Ok, so that being dealt with, there’s one more big draw to clojure (in my opinion, of course. There’s lots of other reasons, but I’m just trying to hit the high notes here.) and it’s not so much about the language itself as the ecosystem around it, the way it was created, and how that affects the Clojure community. First of all, Rich Hickey gives a lot of very good talks, (you should check them out. It’ll make your brain think all different and stuff) and uses a lot of interesting vocabulary. I don’t think I’ve ever heard the term complect uttered by someone who isn’t at least a little bit of a functional programming nerd.
It’s not the fancy choice of words that really matters, but the stuff behind that - the thinking, and the amount of it that gets done. In spite of the REPL, and the opportunity that gives you to really quickly iterate on your code, the ‘best practice’ for a working clojurist is to think a lot about problems before you tackle them - Hammock Driven Development (as coined by, you guessed it, Rich.)

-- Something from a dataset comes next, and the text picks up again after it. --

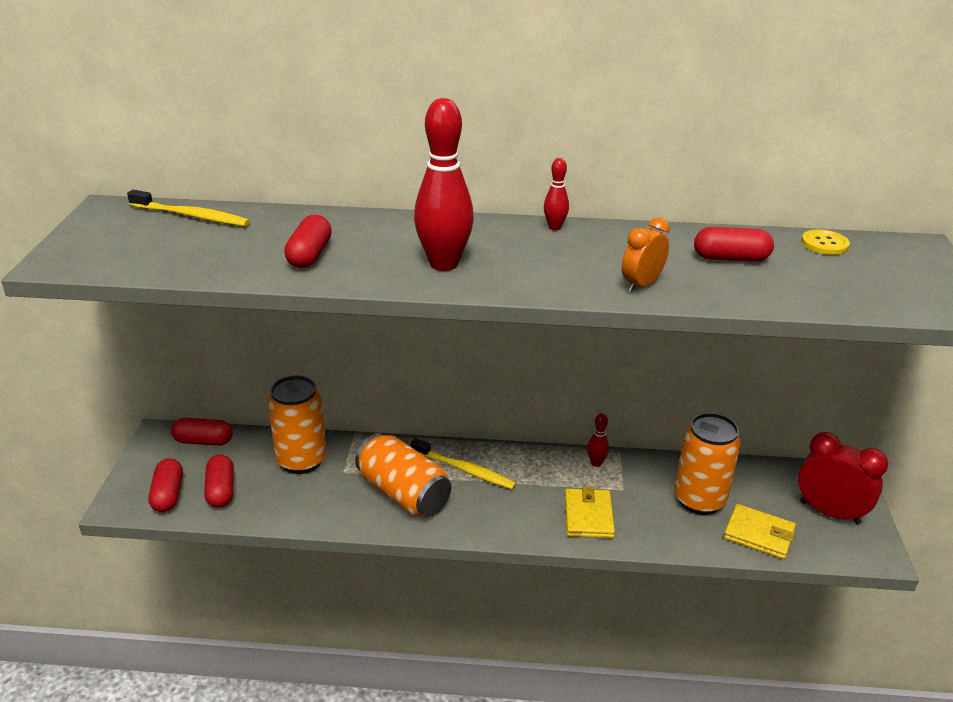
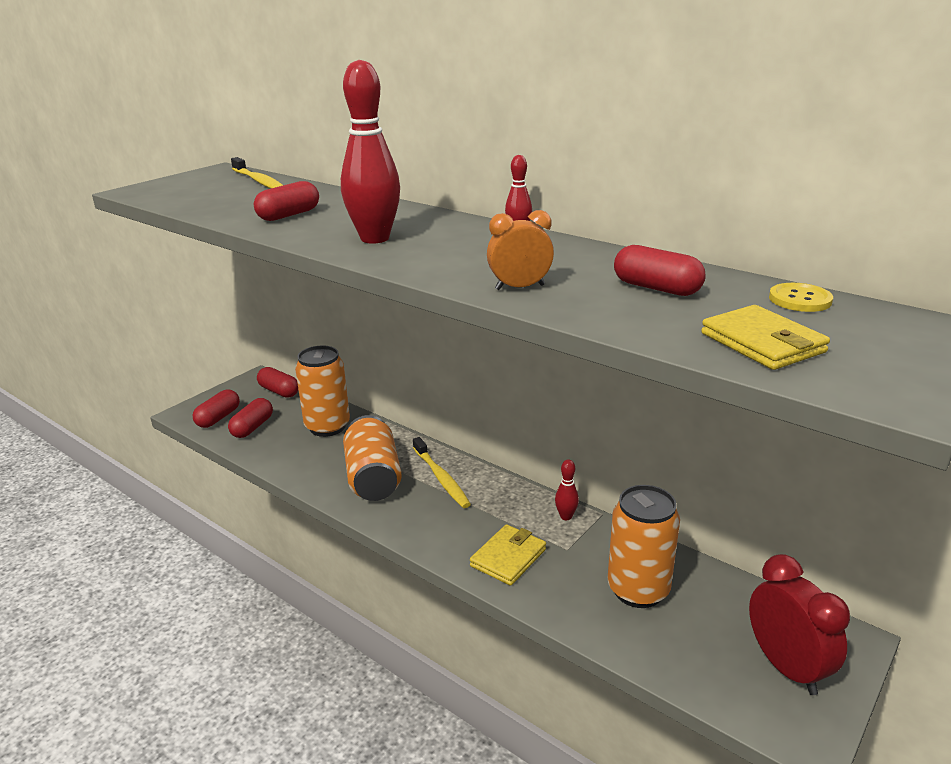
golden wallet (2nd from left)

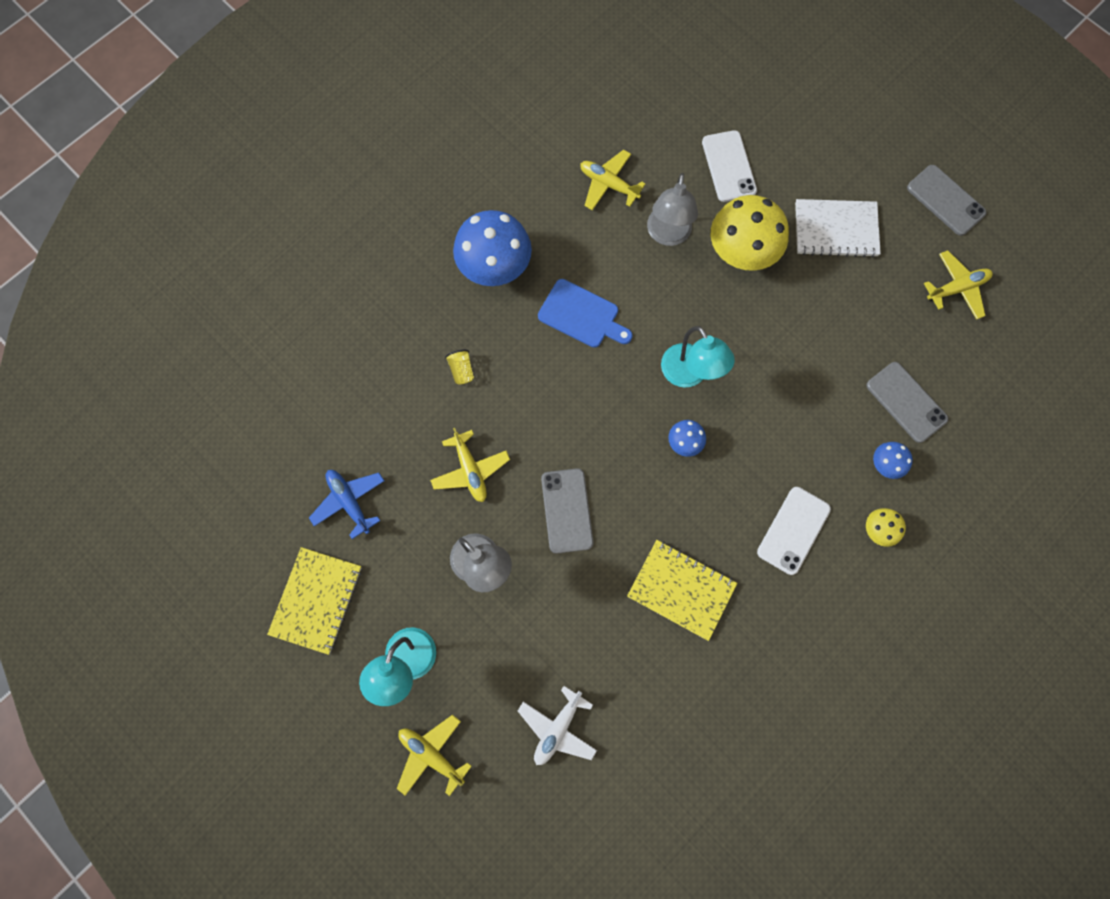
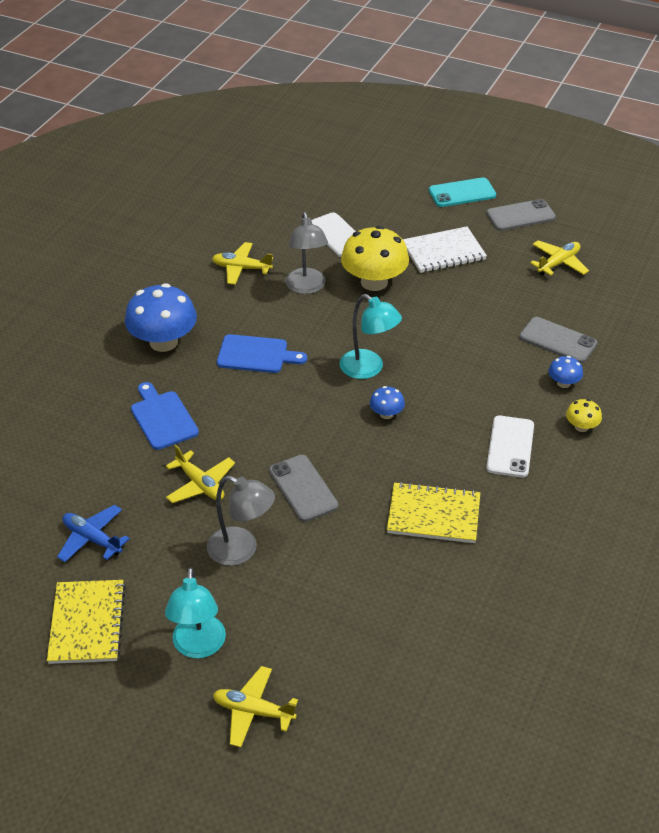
gray phone (2nd from left); cobalt chopping board (1st from left); snow-white plane; aqua phone

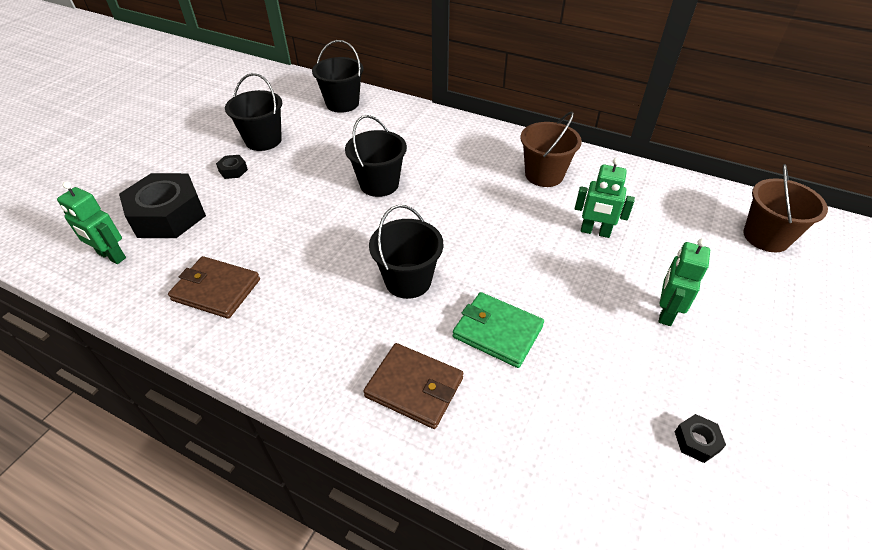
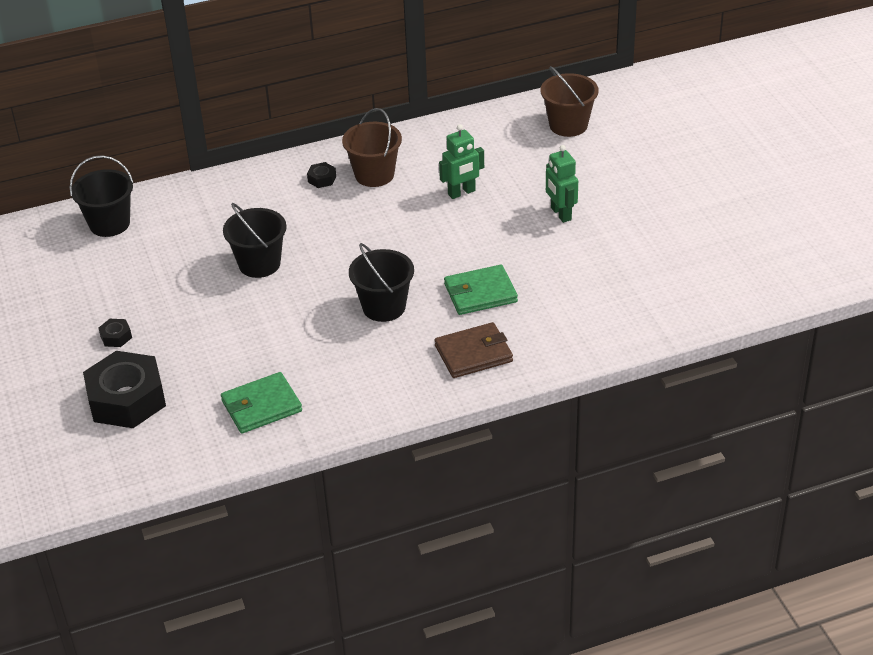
jet-black sand bucket (1st from left in the first image); green robot figure (1st from left in the first image); green wallet (1st from left); jet-black hexagon nut (3rd from left)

It’s something that shows elsewhere - in my admittedly thus far limited interaction with the wider Clojure community, I’ve found people to be a lot more thoughtful and considerate than I’ve encountered in other communities. That might just be a side-effect of the relatively small size of the community, but I’d like to hope it’s something that will persist as more people come into the fold. It’s helped make me a lot more comfortable with saying “I don’t know” than I was in the past. That probably has something do to with me knowing the response won’t be ridicule. And I think it’s something that’s rubbed off on me a little, which is great. So much of coding is about how you interact with other people, not just in person but through what you produce. Having a little compassion for the people who are going to be suffering through your code later (even if it is going to be you) can only be a good thing.
I know the “Clojure journey” is only really just beginning (doing it for work is completely different to doing it for fun, but I’ve already said that), but so far it’s all promising. It’s different to pretty much any other programming language I’ve worked with, which is making it both interesting and challenging. There’s a pragmatic, considered design that infects anything that touches it. In a good way, mind you. It’s gotten into the community, who in my dealings and observations (read: lurking!) are all nice in a way that’s pretty uncharateristic of the internet. So yeah. I think I’ll be happy here, hopefully for quite some time to come.